**Work task**: In the listing below, find each line holding "left" and copy it.
§ §
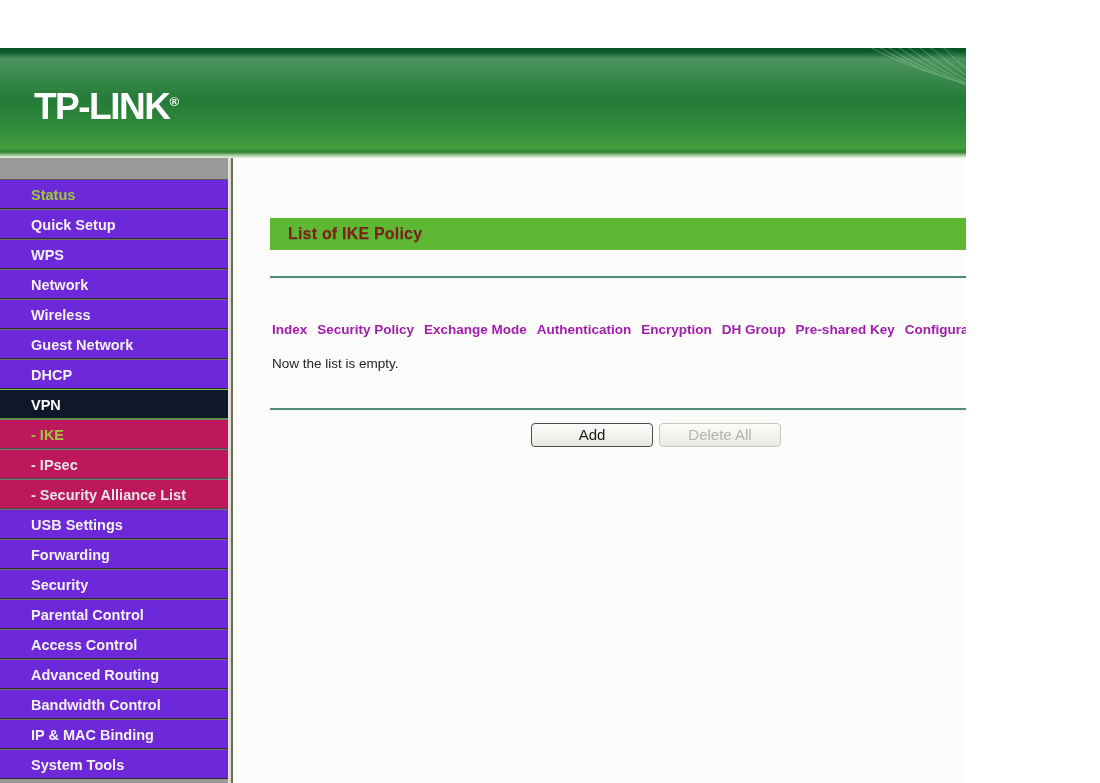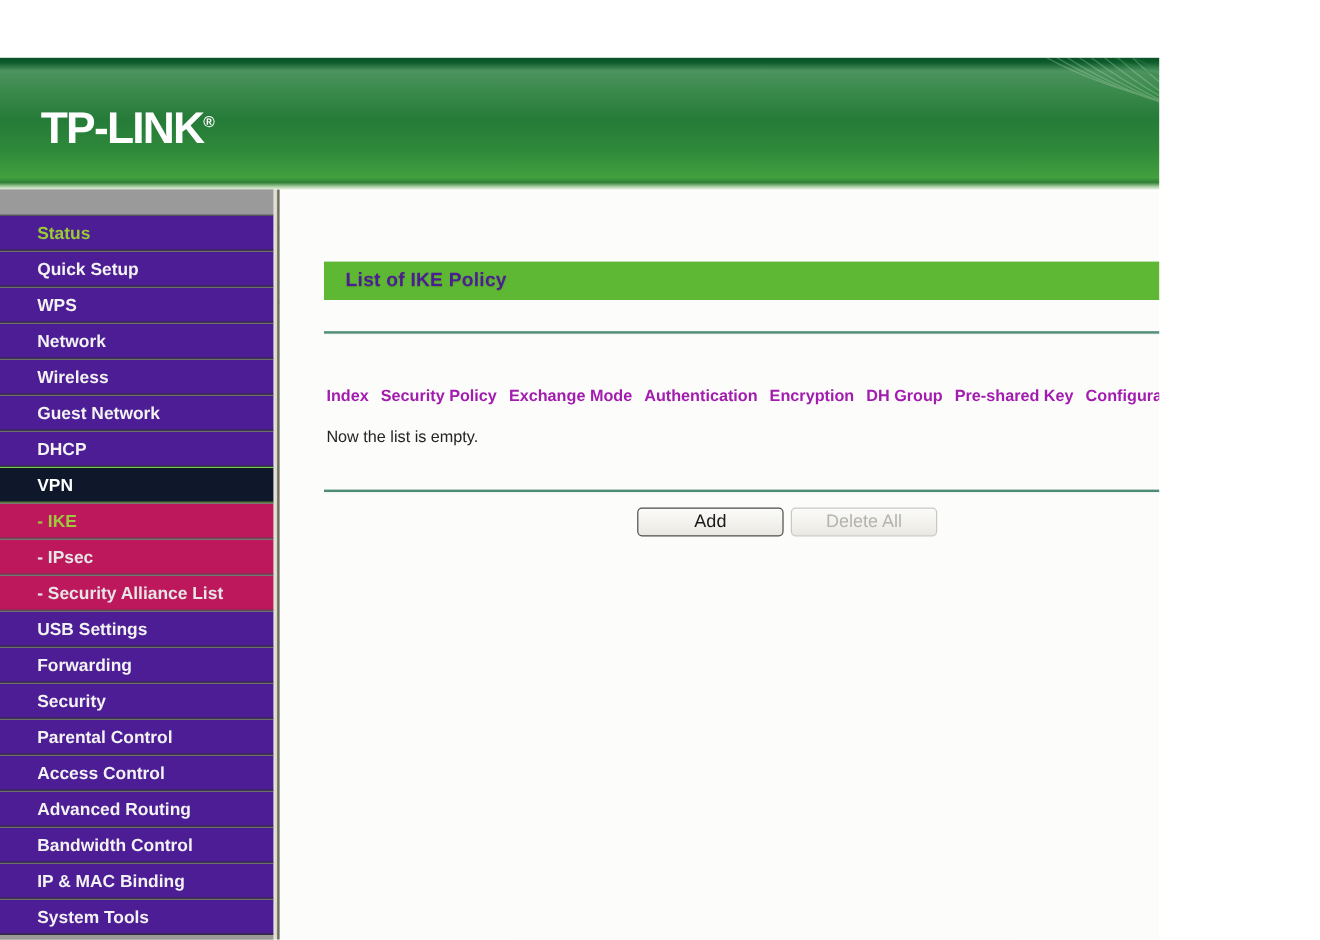--- a/index.html
+++ b/index.html
@@ -88,21 +88,21 @@
     z-index:8;
   }
   #sidebar-top-gap {
     height:21px;
     background:#9a9a9a;
   }
   .menu-item {
     position:relative;
     height:30px;
     line-height:30px;
-    background:#4c1d95;
+    background:#6d28d9;
     border-top:1px solid #6e6e6e;
     border-bottom:1px solid #2b2b2b;
     padding-left:31px;
     font-size:14.5px;
     font-weight:bold;
     color:#f2f2f2;
     white-space:nowrap;
     overflow:hidden;
     cursor:pointer;
   }
@@ -158,21 +158,21 @@
     width:772px; height:32px;
     background:#5fb833;
     display:flex;
     align-items:center;
     z-index:7;
   }
   #panel-title span {
     padding-left:18px;
     font-size:16px;
     font-weight:bold;
-    color:#4c1d95;
+    color:#7f1d1d;
     letter-spacing:.2px;
     text-shadow:0 1px 1px rgba(0,0,0,.18);
   }
 
   .rule {
     position:absolute;
     left:37px;
     width:772px;
     height:2px;
     background:#4e8c77;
§ §
**Answer below**:
     padding-left:31px;
     padding-left:18px;
     left:37px;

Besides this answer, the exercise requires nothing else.